The window is my office's best feature. Were it not for the physics building across the way, I would have a clear view of the St. Louis arch from here. But at this distance the arch is static, so I'm not missing much. Instead I have a view of the roof of the physics building that astronomy students must cross to get to the campus observatory. I also have a view of the roof corner of a neighboring engineering building that seems to be a favorite perch for various species of birds who alternately win perching rights for several weeks at a time. And I have a nice view of a small courtyard where people like to exercise their dogs. Being a dog lover, I find this view particularly appealing. But my favorite view is of a nearby oak tree. From my fourth-floor vantage point I have a rather intimate view of the tree and the various birds and squirrels that inhabit it. I watch the bare tree sprout buds in spring, which turn into tiny leaves, and then almost over night the tree is full and green. In fall the leaves turn orange and red before they drop. And always there are birds: cardinals, bluejays, pigeons, crows, and many more that I can't identify. Occasionally one will land on my window sill, which usually has the effect of startling both of us. The squirrels can be quite interesting to watch too, especially when they are engaged in some purposeful activity such as a futile attempt at building a nest by balancing fresh leaves precariously on a tree branch.
I placed my computer, an ailing SPARC 1+ named barbaloot, on a small table next to the window, so that I can stare out the window as I type with only a slight turn of my head. My monitor, propped up on an old St. Louis phone book, has post-it notes stuck around the edges. Atop the monitor sit a small golden pothos, an African violet that won't flower, and a frog shaped bean bag that my brother got in exchange for proofs of purchases from several granola bar boxes. I had hoped the pothos would grow a long stem that would creep around my monitor, but it has grown only a handful of new leaves in the two years that it has been here. Too short to sit with proper typing posture at most tables, I've raised my chair to keep my elbows at the right height, and placed another old phone book on the floor to rest my feet on. I have to be careful about typing posture, otherwise I suffer wrist and finger pain--but with the help of a few phone books I can keep it under control.
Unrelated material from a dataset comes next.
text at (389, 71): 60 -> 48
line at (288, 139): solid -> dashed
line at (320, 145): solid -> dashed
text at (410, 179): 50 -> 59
My computer is surrounded by cassette tapes, various Perl, C, Unix, and LaTeX books, an Emacs reference card, a dictionary, various drafts of my dissertation, and lots of official Washington University punch cards that I rescued from the trash and now use as note cards and bookmarks (it's also interesting to see how many of the undergrads who enter my office don't know what they are). I have a small radio/cassette player next to my computer, borrowed from a friend to provide some background noise after my stereo stopped working several months ago. On another desk behind me is my phone, which I regularly manage to knock onto the floor. The desk is stacked with piles of books, including almost every voting theory book from my university library. I have a book shelf too, filled mostly with old text books and a large collection of computers and society books, many inherited from a retiring professor. Above my computer table is a bulletin board to which I've attached three years worth of conference name badges, a few newspaper clippings, printouts of some of my computer graphics, several pages from a feminist page-a-day calendar, a "C++ SUCKS!" button, and lots of photographs. One of the photos is of my dad dressed in a train engineers costume and posing in front of his Lionel train layout. Another is of my husband posing next to a llama. These are comforting photos, as is a photo I took of a patch of black-eyed susans that I had enlarged a few winters back until the flowers were life sized. The black-eyed susan is the Maryland state flower, and reminds me of Maryland where I grew up. It's also a golden yellow color that makes the winter seem sunnier.